* [ИЗБРАННЫЙ ФРАГМЕНТ]
---+---

В этой статье Мериме более подробно, чем в предыдущих работах, раскрывает свою концепцию реализма в драматическом произведении. Он отрицает целесообразность использования в драме стиха, лишающего, по его мнению, пьесу правдоподобия. Те же соображения заставляют писателя резко выступить и против классицистических «единств».
Подобно тому, как Стендаль в «Расине и Шекспире» боролся с эпигонским классицизмом, опираясь на пример великого английского драматурга, так и его друг Мериме три года спустя отстаивал принципы нового искусства, опираясь на Сервантеса. П. Траар полагал, что этим, собственно, исчерпывается значение предисловия Мериме к «Дон Кихоту»
[423]. Думается, однако, эта статья о Сервантесе для самого Мериме далеко выходила за рамки простой поддержки его друзей-романтиков. Во-первых, это была статья о любимом писателе. Но также и об учителе. На примере его литературных шедевров и, что еще важнее, его неудач (таковыми Мериме считал прежде всего пьесы Сервантеса), французский писатель шел к созиданию своего творческого метода. Уроки Сервантеса отразились уже в раннем творчестве Мериме – в его драматургии, но еще в большей степени – в его первых новеллах.
Как нам кажется, Мериме научился у Сервантеса – научился не сразу, но начал учиться уже с первых своих шагов в литературе, – помимо правдивости характеров и исторически достоверного воспроизведения нравов эпохи, поискам естественности в неестественном, правдивого в невероятном, простого в непостижимом.

---+---

* [ЗАДАНИЯ]
A – Какие произведения Сервантеса Мериме считал его неудачами, согласно фрагменту о Мериме и Сервантесе?
B – Определите, соответствуют ли фрагменту о Мериме и Сервантесе следующие утверждения, и подтвердите каждый ответ точной цитатой. (i) Мериме выступал против классицистических «единств». (ii) Мериме считал, что стих придает драме правдоподобие. (iii) В «Расине и Шекспире» Стендаль опирался на пример Сервантеса.

* [НАБОР ЗАПИСЕЙ]
---+---

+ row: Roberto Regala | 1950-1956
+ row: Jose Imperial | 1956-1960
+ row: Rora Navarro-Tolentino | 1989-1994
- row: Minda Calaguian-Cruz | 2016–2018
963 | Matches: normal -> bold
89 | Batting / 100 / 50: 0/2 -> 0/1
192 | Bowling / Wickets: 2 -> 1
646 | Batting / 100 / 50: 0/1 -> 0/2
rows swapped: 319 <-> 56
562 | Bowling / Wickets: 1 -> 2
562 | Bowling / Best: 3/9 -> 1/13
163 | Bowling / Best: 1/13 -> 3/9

---+---

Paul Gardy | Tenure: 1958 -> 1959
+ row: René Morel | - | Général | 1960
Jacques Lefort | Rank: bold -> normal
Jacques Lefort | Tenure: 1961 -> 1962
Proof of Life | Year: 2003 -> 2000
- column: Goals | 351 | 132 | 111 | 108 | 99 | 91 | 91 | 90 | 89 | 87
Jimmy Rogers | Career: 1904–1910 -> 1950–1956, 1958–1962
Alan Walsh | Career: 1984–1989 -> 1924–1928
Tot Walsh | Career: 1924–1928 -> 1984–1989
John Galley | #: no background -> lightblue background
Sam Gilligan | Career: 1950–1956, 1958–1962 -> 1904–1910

---+---

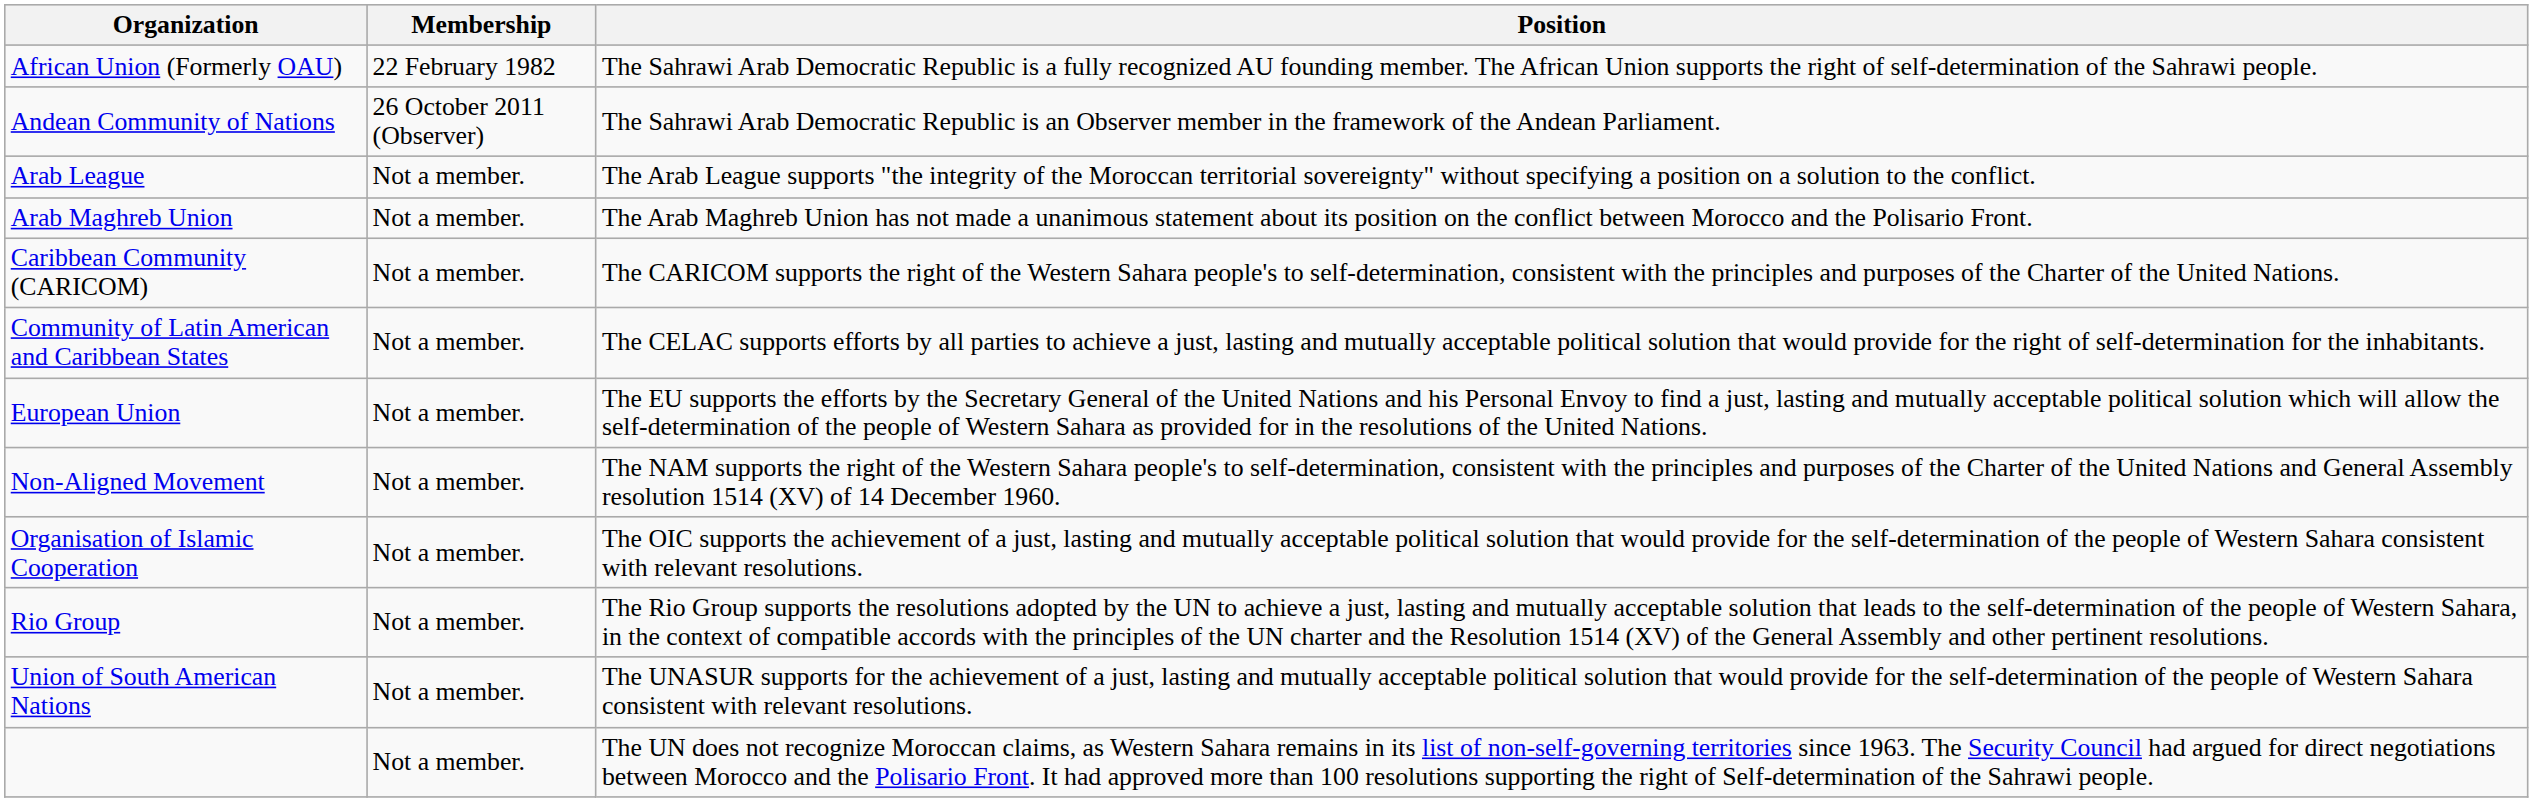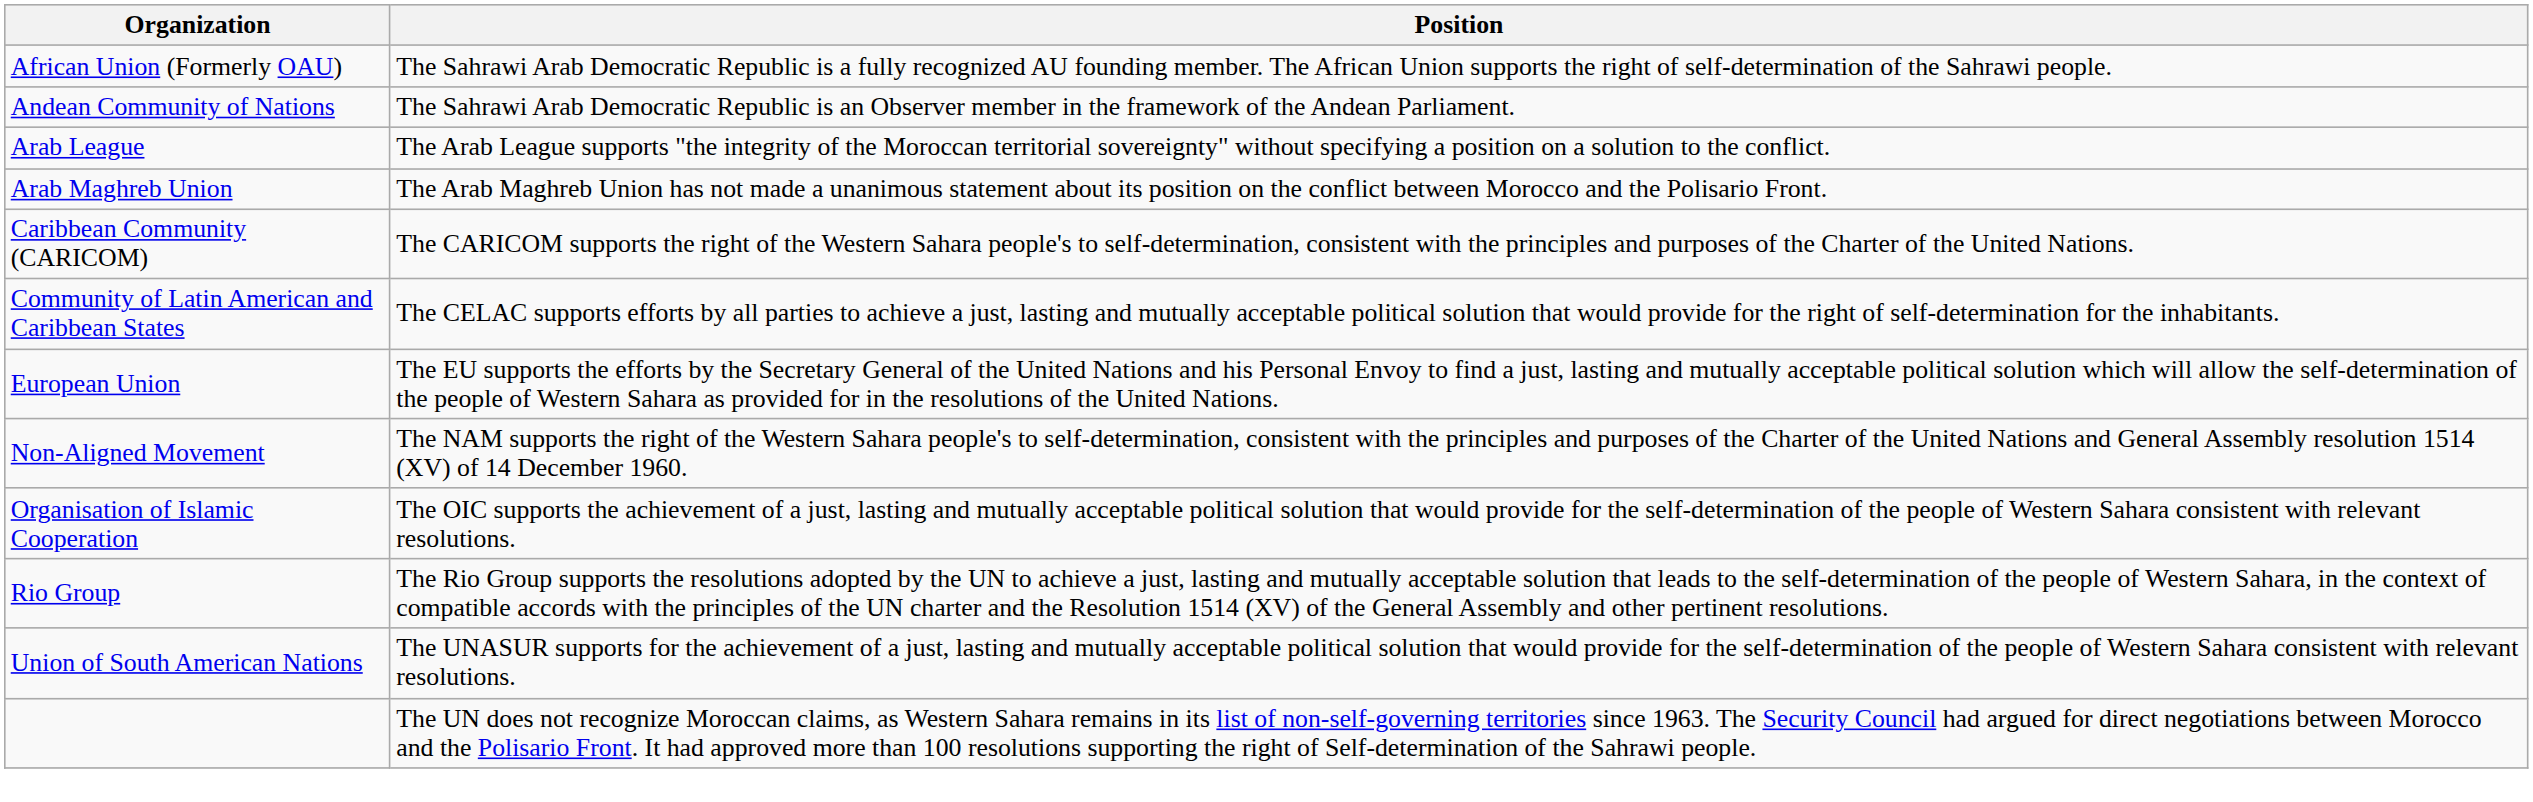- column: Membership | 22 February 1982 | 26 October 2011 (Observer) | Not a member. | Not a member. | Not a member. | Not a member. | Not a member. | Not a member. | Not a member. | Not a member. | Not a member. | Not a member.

---+---

* [ОТВЕТЫ К ЗАДАНИЯМ]
A – Пьесы Сервантеса.

B –
(i) Да: „Те же соображения заставляют писателя резко выступить и против классицистических «единств»“.
(ii) Нет: „Он отрицает целесообразность использования в драме стиха, лишающего, по его мнению, пьесу правдоподобия“.
(iii) Нет: „Стендаль в «Расине и Шекспире» боролся с эпигонским классицизмом, опираясь на пример великого английского драматурга“.